Due to the Electron Return Effect (ERE) during Magnetic Resonance Imaging guided Radiotherapy (MRIgRT), rectal gas during pelvic treatments can result in hot spots of over‐dosage in the rectal wall. Determining the clinical impact of this effect on rectal toxicity requires estimation of the amount and mobility (and stability) of rectal gas during treatment. We therefore investigated the amount of rectal gas and local inter‐ and intra‐fractional changes of rectal gas in pelvic cancer patients.

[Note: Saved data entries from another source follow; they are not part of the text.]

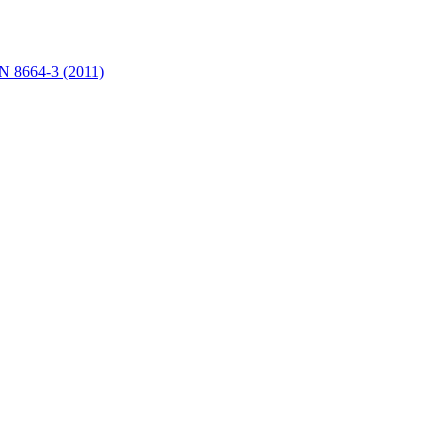
VN 8664-3 (2011)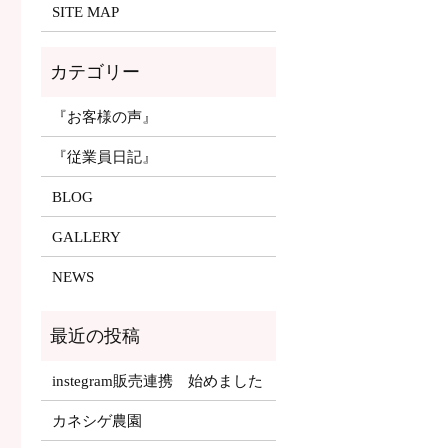
SITE MAP
『お客様の声』
『従業員日記』
BLOG
GALLERY
NEWS
instegram販売連携 始めました
カネシゲ農園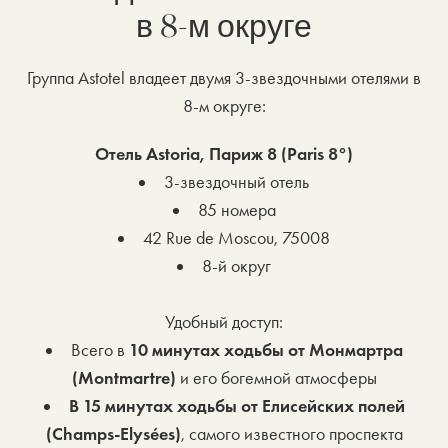
в 8-м округе
Группа Astotel владеет двумя 3-звездочными отелями в
8-м округе:
Отель Astoria, Париж 8 (Paris 8°)
3-звездочный отель
85 номера
42 Rue de Moscou, 75008
8-й округ
Удобный доступ:
Всего в
10 минутах ходьбы от Монмартра
(Montmartre)
и его богемной атмосферы
В 15 минутах ходьбы от Елисейских полей
(Champs-Elysées)
, самого известного проспекта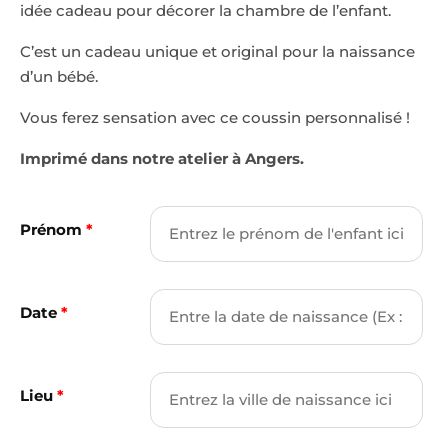
idée cadeau pour décorer la chambre de l’enfant.
sur
notation
client
C’est un cadeau unique et original pour la naissance
d’un bébé.
Vous ferez sensation avec ce coussin personnalisé !
Imprimé dans notre atelier à Angers.
Prénom
*
Date
*
Lieu
*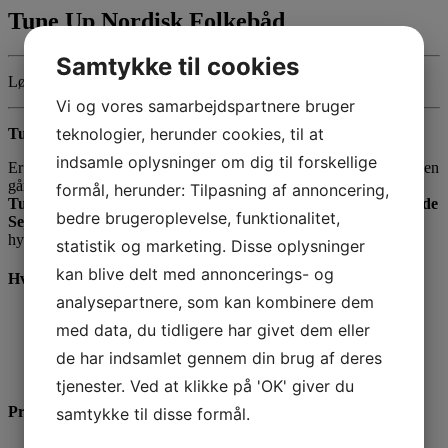
Tune Up Nordisk Folkebåd
Samtykke til cookies
Lørdag den 11. april – søndag den 12. april 2026
Vi og vores samarbejdspartnere bruger
teknologier, herunder cookies, til at
Tune-Up Folkebåd – Klar til sæsonstart i Kerteminde
indsamle oplysninger om dig til forskellige
Er du klar til at få trimmet båden og pudset formen af inden sæsonen
går i gang?
formål, herunder: Tilpasning af annoncering,
Tune-Up Folkebåd
er det traditionsrige forårsstævne i
Kerteminde
bedre brugeroplevelse, funktionalitet,
Sejlklub
, hvor Folkebådssejlere mødes til spændende kapsejlads,
hyggeligt samvær og en perfekt start på sejlsæsonen.
statistik og marketing. Disse oplysninger
kan blive delt med annoncerings- og
Hvorfor deltage?
analysepartnere, som kan kombinere dem
Perfekt opvarmning
til årets sejladser
med data, du tidligere har givet dem eller
Fokus på trim og fart
– få båden i topform
Socialt fællesskab
med passionerede Folkebådssejlere
de har indsamlet gennem din brug af deres
Smukke rammer
i Kerteminde med udsigt over Storebælt
tjenester. Ved at klikke på 'OK' giver du
Programmet
samtykke til disse formål.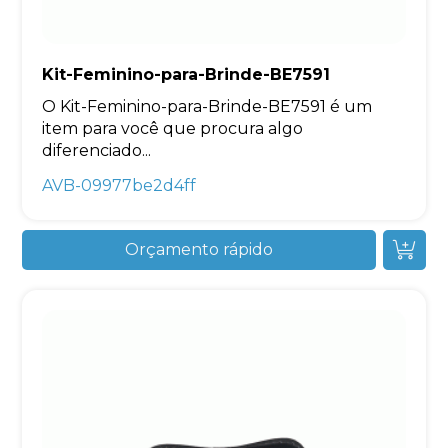
Kit-Feminino-para-Brinde-BE7591
O Kit-Feminino-para-Brinde-BE7591 é um
item para você que procura algo
diferenciado...
AVB-09977be2d4ff
Orçamento rápido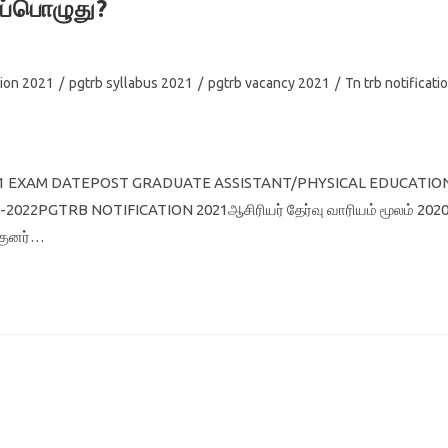
எப்பொழுது?
tion 2021
/
pgtrb syllabus 2021
/
pgtrb vacancy 2021
/
Tn trb notificati
B 2021 EXAM DATEPOST GRADUATE ASSISTANT/PHYSICAL EDUCATIO
22PGTRB NOTIFICATION 2021ஆசிரியர் தேர்வு வாரியம் மூலம் 2020
்குனர்…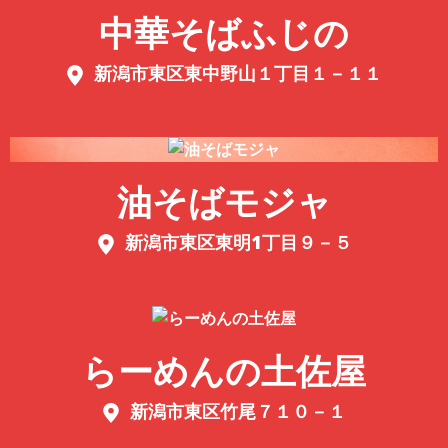
中華そばふじの
新潟市東区東中野山１丁目１－１１
油そばモジャ
新潟市東区東明1丁目９－５
らーめんの土佐屋
新潟市東区竹尾７１０－１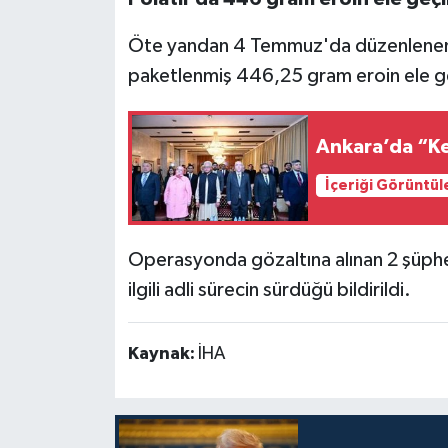
Öte yandan 4 Temmuz'da düzenlenen a
paketlenmiş 446,25 gram eroin ele geç
Ankara’da “K
İçeriği Görüntül
Operasyonda gözaltına alınan 2 şüphel
ilgili adli sürecin sürdüğü bildirildi.
Kaynak:
İHA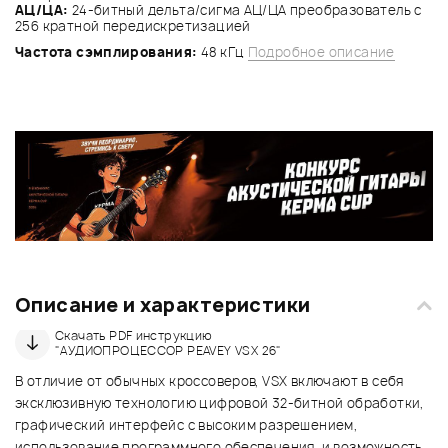
АЦ/ЦА:
24-битный дельта/сигма АЦ/ЦА преобразователь с
256 кратной передискретизацией
Частота сэмплирования:
48 кГц
Подробное описание
Описание и характеристики
Скачать PDF инструкцию
"АУДИОПРОЦЕССОР PEAVEY VSX 26"
В отличие от обычных кроссоверов, VSX включают в себя
эксклюзивную технологию цифровой 32-битной обработки,
графический интерфейс с высоким разрешением,
использование программного обеспечения, и возможность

To estimate the volume of gas present at treatment planning, the rectal gas contents in the planning CT scans of 124 bladder, 70 cervical and 2,180 prostate cancer patients was calculated.
To estimate inter‐ and intra‐fractional variations in rectal gas, 174 and 131 T2‐w MRIs for six cervical and eleven bladder cancer patients were used. These scans were acquired during four scan‐sessions (~20‐25 minutes each) at various time‐points. Additionally, 258 T2‐w MRIs of the first five prostate cancer patients treated using MRIgRT at our centre, acquired during each fraction, were analysed. Rectums were delineated on all scans.
The area of gas within the rectum delineations was identified on each MRI slice using thresholding techniques. The area of gas on each slice of the rectum was used to calculate the inter‐ and intra‐fractional group mean, systematic and random variations along the length of the rectum.
The cumulative dose perturbation as a result of the gas was estimated. Two approaches were explored: accounting or not accounting for the gas at the start of the scan‐session.
Intra‐fractional variations in rectal gas are small compared to the absolute volume of rectal gas detected for all patient groups. I.e., rectal gas is likely to remain stable for periods of 20‐25 minutes. Larger volumes of gas and larger variations in gas volume were observed in bladder cancer patients compared with cervical and prostate cancer patients.
For all patients, local cumulative dose perturbations per beam over an entire treatment in the order of 60 % were estimated when gas had not been accounted for in the daily adaption. The calculated dose perturbation over the whole treatment was dramatically reduced in all patients when accounting for the gas in the daily set‐up image.
Rectal gas in pelvic cancer patients is likely to remain stable over the course of an MRIgRT fraction, and also likely to reappear in the same location in multiple fractions, and can therefore result in clinically relevant over‐dosage in the rectal wall. The over‐dosage is reduced when accounting for gas in the daily adaption.